„Geisterjobs“: Warum immer mehr Kandidaten im Bewerbungsprozess ignoriert werden

Bei einer neuen weltweiten Erhebung von Criteria Corp gaben 48 Prozent der 2000 Befragten an, nach ihrer Bewerbung von Arbeitgebern keine Rückmeldung erhalten zu haben. Dies ist ein Zuwachs von zehn Prozent gegenüber der Erhebung vom Vorjahr.

Ein Grund dafür ist laut einer Studie von MyPerfectResume, dass Unternehmen Stellenanzeigen schalten, obwohl sie die ausgeschriebene Position gar nicht besetzen wollen. 81 Prozent der befragten Personaler in den USA gaben zu, dass ihr Unternehmen solche „Geisterjobs“ listet.

Unsicherheit und Überlastung: Warum Unternehmen Bewerber ghosten

Das Magazin „Newsweek“ berichtet über den Trend und hat darüber mit Experten gesprochen. Demnach sei ein Grund dafür die wirtschaftliche Unsicherheit. Zudem führe die Nutzung von künstlicher Intelligenz zu einer Flut von ungezielten Bewerbungen.

Zusätzlich sorge die Unsicherheit über die wirtschaftliche Zukunft dazu, dass Unternehmen den Einstellungsvorgang einfrieren, obwohl sie weiterhin Bewerbungen entgegennehmen. Kevin Thompson, CEO von 9i Capital Group, erklärte gegenüber dem Magazin, dass es für Unternehmen von Vorteil sein könnte, Bewerbungen zu sammeln. So könnten sie auf hochqualifizierte Bewerber warten und die Lohnkosten drücken.

8 Bewerber sitzen für einem Büro und warten auf Rückmeldung.
Durch KI erhöht sich die Zahl der Bewerbungen (Symbolbild). Getty, fotostorm

Was Bewerber tun können, wenn sie keine Antwort erhalten

Laut dem Recruiting-Experten Sladjan Petkovic ist das Phänomen bereits seit Jahren bekannt und tritt in allen Phasen des Bewerbungsprozesses auf. Selbst nach einem persönlichen Gespräch käme es vor, dass Unternehmen sich einfach nicht zurückmelden.

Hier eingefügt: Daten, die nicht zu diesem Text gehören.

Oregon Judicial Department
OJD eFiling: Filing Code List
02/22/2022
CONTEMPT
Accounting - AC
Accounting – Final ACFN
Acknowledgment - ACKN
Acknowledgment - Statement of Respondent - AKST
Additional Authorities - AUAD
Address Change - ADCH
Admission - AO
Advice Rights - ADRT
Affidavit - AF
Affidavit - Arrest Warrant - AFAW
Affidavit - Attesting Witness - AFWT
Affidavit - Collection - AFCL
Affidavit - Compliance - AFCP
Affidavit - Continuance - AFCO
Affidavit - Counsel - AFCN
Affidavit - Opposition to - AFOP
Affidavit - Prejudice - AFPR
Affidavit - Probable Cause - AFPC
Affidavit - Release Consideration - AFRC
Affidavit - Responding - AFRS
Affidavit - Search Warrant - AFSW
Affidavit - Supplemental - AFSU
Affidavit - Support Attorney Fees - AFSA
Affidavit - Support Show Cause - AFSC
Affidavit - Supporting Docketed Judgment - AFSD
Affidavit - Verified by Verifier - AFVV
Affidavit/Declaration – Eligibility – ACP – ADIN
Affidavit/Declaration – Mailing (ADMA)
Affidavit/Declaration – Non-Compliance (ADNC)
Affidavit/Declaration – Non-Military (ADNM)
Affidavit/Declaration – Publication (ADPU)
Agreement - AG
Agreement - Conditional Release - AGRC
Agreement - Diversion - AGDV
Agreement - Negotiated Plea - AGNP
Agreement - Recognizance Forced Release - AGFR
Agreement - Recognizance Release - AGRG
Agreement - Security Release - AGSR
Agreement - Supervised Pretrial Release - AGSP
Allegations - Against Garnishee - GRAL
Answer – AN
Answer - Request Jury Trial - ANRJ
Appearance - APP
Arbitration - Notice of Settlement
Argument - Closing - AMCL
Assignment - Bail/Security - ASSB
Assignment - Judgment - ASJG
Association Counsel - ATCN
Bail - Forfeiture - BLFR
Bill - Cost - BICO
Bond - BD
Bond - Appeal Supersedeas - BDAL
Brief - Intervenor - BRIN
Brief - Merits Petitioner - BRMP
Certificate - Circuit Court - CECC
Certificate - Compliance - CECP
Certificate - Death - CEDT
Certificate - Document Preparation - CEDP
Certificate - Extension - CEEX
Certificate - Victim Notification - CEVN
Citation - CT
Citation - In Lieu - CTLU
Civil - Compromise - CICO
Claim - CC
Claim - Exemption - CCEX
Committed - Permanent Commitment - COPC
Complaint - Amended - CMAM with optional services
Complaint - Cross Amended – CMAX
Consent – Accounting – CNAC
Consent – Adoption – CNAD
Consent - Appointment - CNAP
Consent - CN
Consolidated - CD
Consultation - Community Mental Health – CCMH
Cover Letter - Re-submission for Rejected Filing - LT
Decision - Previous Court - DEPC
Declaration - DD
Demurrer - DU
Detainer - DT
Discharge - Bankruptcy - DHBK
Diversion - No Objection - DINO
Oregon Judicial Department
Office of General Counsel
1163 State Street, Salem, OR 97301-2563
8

Der Experte nennt drei Hauptgründe für so ein Verhalten.

  1. Kommunikation in der Firma: Manchmal läge es nicht am Bewerber, sondern am Unternehmen. Petkovic kennt viele Fälle, in denen die Bewerbungsunterlagen im Unternehmen „versickern“ und sich niemand zuständig fühlt.
  2. Funkstille als Antwort: Viele Personaler machen es sich einfach: Wer keine Antwort erhält, hat den Job. Das sei zwar schlechter Stil, doch oftmals fehle schlicht die Zeit, um allen Bewerbern persönlich abzusagen, sagt der Experte.
  3. Prozess ist abgeschlossen: Manchmal reagieren Unternehmen nicht schnell genug, nachdem sie eine offene Position besetzt haben. Bewerber sollten daher immer auf den in der Anzeige angegebenen Bewerbungszeitraum achten. Manchmal haben Recruiter bereits einen Kandidaten im Auge und antworten deshalb nicht, berichtet der Personalberater. 

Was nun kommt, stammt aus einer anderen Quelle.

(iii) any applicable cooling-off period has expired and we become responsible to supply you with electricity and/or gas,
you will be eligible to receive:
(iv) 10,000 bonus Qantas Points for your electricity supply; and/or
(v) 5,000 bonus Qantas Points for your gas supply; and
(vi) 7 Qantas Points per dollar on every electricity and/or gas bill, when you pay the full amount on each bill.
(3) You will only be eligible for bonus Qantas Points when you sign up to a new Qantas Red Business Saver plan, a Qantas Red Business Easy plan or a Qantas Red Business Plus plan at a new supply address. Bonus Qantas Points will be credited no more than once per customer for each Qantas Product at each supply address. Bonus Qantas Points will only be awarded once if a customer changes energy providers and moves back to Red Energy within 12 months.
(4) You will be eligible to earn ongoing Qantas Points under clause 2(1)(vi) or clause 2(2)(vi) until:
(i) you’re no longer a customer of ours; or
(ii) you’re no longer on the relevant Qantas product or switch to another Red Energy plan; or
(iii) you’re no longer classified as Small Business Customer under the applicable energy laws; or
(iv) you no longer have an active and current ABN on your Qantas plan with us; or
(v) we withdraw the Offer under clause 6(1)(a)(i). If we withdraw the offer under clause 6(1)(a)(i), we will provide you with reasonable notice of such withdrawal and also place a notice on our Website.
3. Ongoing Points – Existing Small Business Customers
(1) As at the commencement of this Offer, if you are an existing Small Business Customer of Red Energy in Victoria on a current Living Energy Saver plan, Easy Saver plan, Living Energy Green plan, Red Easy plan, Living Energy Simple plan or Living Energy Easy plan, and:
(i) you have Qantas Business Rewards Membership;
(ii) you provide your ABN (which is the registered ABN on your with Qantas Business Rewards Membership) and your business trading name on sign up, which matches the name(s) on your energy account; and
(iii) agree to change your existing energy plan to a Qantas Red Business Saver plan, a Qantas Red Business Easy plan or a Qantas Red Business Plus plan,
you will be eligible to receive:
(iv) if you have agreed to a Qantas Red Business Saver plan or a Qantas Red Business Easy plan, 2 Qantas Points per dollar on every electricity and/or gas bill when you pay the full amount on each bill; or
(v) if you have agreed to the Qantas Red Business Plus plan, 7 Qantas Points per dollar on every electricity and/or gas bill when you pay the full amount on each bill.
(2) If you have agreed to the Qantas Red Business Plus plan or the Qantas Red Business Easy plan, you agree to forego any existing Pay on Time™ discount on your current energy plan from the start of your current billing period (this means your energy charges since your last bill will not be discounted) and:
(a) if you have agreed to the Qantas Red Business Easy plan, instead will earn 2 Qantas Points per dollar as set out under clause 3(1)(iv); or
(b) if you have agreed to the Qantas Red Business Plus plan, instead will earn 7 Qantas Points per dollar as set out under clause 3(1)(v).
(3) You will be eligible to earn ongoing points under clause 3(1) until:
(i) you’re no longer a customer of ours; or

Petkovic rät dazu, nach einem Gespräch selbst dafür zu sorgen, dass die Kommunikation nicht abreißt. Eine Follow-up-Nachricht des Bewerbers könne eine wichtige Geste sein, um Wertschätzung und anhaltendes Interesse zum Ausdruck zu bringen. 

Bewerber drehen den Spieß um: Office-Ghosting und Karriere-Catfish

Allerdings ist der Arbeitsmarkt in vielen Branchen zunehmend eher bewerberorientiert. Der demographische Wandel und ein grassierender Fachkräftemangel gibt Bewerbern mehr Macht gegenüber den Arbeitgebern. Eine Umfrage von Number Barn mit Fokus auf große Ballungsräume in den USA zeigt, dass 41 Prozent der Bewerber aus der Generation Z und 37 Prozent der Millenial-Bewerber schon einmal ihren potentiellen Arbeitgeber geghostet haben.

Auch wenn bereits ein Arbeitsvertrag unterschrieben ist, können sich Unternehmen nicht sicher sein. Ein Eine Umfrage von CV-Genius unter 1000 Arbeitnehmern in Großbritannien zeigt, dass besonders junge Bewerber zum „Karriere-Catfish“ werden. Rund 34 Prozent der Befragten aus der Generation Z erschienen einfach nicht zum ersten Arbeitstag. Manchmal kommt es auch vor, dass neue Angestellte einfach abhauen und nur einen Zettel zurücklassen.